Directions :: Every entry, from the first line to the last, should be output exactly.

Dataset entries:
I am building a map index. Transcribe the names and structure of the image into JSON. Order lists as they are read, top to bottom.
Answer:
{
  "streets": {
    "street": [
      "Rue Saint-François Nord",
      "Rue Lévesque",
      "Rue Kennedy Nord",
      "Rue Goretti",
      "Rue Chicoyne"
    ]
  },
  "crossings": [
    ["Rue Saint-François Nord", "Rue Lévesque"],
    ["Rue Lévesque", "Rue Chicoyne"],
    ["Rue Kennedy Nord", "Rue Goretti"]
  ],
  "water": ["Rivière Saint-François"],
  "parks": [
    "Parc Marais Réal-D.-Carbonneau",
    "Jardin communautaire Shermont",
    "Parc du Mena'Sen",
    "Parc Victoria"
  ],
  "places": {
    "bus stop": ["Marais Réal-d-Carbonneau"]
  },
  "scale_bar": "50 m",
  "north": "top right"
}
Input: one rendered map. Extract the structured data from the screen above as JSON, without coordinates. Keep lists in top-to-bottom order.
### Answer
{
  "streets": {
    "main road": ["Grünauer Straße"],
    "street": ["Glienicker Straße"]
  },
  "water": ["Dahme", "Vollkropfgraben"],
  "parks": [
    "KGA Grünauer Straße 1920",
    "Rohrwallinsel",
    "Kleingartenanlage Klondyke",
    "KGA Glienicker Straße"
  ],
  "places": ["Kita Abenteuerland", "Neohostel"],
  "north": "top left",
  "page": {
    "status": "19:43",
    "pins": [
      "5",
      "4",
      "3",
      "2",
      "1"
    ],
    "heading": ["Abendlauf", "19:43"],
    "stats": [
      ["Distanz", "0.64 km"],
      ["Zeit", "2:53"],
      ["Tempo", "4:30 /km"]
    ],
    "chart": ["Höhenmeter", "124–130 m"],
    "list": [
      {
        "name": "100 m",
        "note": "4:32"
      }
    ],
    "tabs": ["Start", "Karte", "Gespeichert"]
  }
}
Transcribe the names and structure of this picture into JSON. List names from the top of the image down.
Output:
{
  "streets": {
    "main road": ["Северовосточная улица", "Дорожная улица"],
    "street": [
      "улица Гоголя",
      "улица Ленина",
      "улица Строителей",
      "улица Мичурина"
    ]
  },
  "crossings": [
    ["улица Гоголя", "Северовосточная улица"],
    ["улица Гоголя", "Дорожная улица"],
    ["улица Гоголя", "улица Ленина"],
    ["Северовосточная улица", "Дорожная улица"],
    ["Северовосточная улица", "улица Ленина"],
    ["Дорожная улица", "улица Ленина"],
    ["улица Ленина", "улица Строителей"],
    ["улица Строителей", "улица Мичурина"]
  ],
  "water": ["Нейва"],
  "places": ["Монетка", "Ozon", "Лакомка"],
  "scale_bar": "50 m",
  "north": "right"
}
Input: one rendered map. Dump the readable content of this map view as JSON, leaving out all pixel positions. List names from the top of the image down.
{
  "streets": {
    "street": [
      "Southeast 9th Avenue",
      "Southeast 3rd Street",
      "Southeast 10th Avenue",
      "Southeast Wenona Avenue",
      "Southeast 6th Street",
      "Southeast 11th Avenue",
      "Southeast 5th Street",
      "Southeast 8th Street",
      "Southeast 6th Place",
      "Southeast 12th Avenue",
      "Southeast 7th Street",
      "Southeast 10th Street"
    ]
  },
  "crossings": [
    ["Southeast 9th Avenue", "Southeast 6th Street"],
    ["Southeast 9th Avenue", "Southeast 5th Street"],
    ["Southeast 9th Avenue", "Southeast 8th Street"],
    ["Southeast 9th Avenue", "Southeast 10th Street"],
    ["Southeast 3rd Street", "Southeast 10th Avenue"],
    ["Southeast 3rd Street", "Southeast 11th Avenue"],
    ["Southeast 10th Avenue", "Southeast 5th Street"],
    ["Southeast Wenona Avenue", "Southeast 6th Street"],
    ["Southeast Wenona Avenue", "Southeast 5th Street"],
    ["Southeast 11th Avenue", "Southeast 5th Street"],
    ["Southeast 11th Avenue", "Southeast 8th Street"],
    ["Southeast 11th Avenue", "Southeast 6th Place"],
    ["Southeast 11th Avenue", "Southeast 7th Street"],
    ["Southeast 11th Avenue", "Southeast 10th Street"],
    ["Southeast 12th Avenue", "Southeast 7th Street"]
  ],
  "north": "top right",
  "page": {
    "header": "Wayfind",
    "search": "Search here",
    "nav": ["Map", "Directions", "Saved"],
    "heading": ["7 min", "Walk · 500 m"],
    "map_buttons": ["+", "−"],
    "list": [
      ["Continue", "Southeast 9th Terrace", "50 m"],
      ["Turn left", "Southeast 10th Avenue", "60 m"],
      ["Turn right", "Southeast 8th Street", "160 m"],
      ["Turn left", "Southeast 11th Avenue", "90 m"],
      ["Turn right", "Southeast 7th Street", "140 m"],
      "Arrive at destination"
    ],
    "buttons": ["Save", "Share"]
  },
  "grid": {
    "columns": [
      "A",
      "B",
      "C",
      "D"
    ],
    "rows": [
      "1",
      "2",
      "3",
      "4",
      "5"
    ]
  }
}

Final answer ::
I am building a map index. Transcribe the names and structure of the image into JSON. Order lists as they are read, top to bottom.
Answer:
{
  "streets": {
    "street": [
      "Rue Saint-François Nord",
      "Rue Lévesque",
      "Rue Kennedy Nord",
      "Rue Goretti",
      "Rue Chicoyne"
    ]
  },
  "crossings": [
    ["Rue Saint-François Nord", "Rue Lévesque"],
    ["Rue Lévesque", "Rue Chicoyne"],
    ["Rue Kennedy Nord", "Rue Goretti"]
  ],
  "water": ["Rivière Saint-François"],
  "parks": [
    "Parc Marais Réal-D.-Carbonneau",
    "Jardin communautaire Shermont",
    "Parc du Mena'Sen",
    "Parc Victoria"
  ],
  "places": {
    "bus stop": ["Marais Réal-d-Carbonneau"]
  },
  "scale_bar": "50 m",
  "north": "top right"
}
Input: one rendered map. Extract the structured data from the screen above as JSON, without coordinates. Keep lists in top-to-bottom order.
### Answer
{
  "streets": {
    "main road": ["Grünauer Straße"],
    "street": ["Glienicker Straße"]
  },
  "water": ["Dahme", "Vollkropfgraben"],
  "parks": [
    "KGA Grünauer Straße 1920",
    "Rohrwallinsel",
    "Kleingartenanlage Klondyke",
    "KGA Glienicker Straße"
  ],
  "places": ["Kita Abenteuerland", "Neohostel"],
  "north": "top left",
  "page": {
    "status": "19:43",
    "pins": [
      "5",
      "4",
      "3",
      "2",
      "1"
    ],
    "heading": ["Abendlauf", "19:43"],
    "stats": [
      ["Distanz", "0.64 km"],
      ["Zeit", "2:53"],
      ["Tempo", "4:30 /km"]
    ],
    "chart": ["Höhenmeter", "124–130 m"],
    "list": [
      {
        "name": "100 m",
        "note": "4:32"
      }
    ],
    "tabs": ["Start", "Karte", "Gespeichert"]
  }
}
Transcribe the names and structure of this picture into JSON. List names from the top of the image down.
Output:
{
  "streets": {
    "main road": ["Северовосточная улица", "Дорожная улица"],
    "street": [
      "улица Гоголя",
      "улица Ленина",
      "улица Строителей",
      "улица Мичурина"
    ]
  },
  "crossings": [
    ["улица Гоголя", "Северовосточная улица"],
    ["улица Гоголя", "Дорожная улица"],
    ["улица Гоголя", "улица Ленина"],
    ["Северовосточная улица", "Дорожная улица"],
    ["Северовосточная улица", "улица Ленина"],
    ["Дорожная улица", "улица Ленина"],
    ["улица Ленина", "улица Строителей"],
    ["улица Строителей", "улица Мичурина"]
  ],
  "water": ["Нейва"],
  "places": ["Монетка", "Ozon", "Лакомка"],
  "scale_bar": "50 m",
  "north": "right"
}
Input: one rendered map. Dump the readable content of this map view as JSON, leaving out all pixel positions. List names from the top of the image down.
{
  "streets": {
    "street": [
      "Southeast 9th Avenue",
      "Southeast 3rd Street",
      "Southeast 10th Avenue",
      "Southeast Wenona Avenue",
      "Southeast 6th Street",
      "Southeast 11th Avenue",
      "Southeast 5th Street",
      "Southeast 8th Street",
      "Southeast 6th Place",
      "Southeast 12th Avenue",
      "Southeast 7th Street",
      "Southeast 10th Street"
    ]
  },
  "crossings": [
    ["Southeast 9th Avenue", "Southeast 6th Street"],
    ["Southeast 9th Avenue", "Southeast 5th Street"],
    ["Southeast 9th Avenue", "Southeast 8th Street"],
    ["Southeast 9th Avenue", "Southeast 10th Street"],
    ["Southeast 3rd Street", "Southeast 10th Avenue"],
    ["Southeast 3rd Street", "Southeast 11th Avenue"],
    ["Southeast 10th Avenue", "Southeast 5th Street"],
    ["Southeast Wenona Avenue", "Southeast 6th Street"],
    ["Southeast Wenona Avenue", "Southeast 5th Street"],
    ["Southeast 11th Avenue", "Southeast 5th Street"],
    ["Southeast 11th Avenue", "Southeast 8th Street"],
    ["Southeast 11th Avenue", "Southeast 6th Place"],
    ["Southeast 11th Avenue", "Southeast 7th Street"],
    ["Southeast 11th Avenue", "Southeast 10th Street"],
    ["Southeast 12th Avenue", "Southeast 7th Street"]
  ],
  "north": "top right",
  "page": {
    "header": "Wayfind",
    "search": "Search here",
    "nav": ["Map", "Directions", "Saved"],
    "heading": ["7 min", "Walk · 500 m"],
    "map_buttons": ["+", "−"],
    "list": [
      ["Continue", "Southeast 9th Terrace", "50 m"],
      ["Turn left", "Southeast 10th Avenue", "60 m"],
      ["Turn right", "Southeast 8th Street", "160 m"],
      ["Turn left", "Southeast 11th Avenue", "90 m"],
      ["Turn right", "Southeast 7th Street", "140 m"],
      "Arrive at destination"
    ],
    "buttons": ["Save", "Share"]
  },
  "grid": {
    "columns": [
      "A",
      "B",
      "C",
      "D"
    ],
    "rows": [
      "1",
      "2",
      "3",
      "4",
      "5"
    ]
  }
}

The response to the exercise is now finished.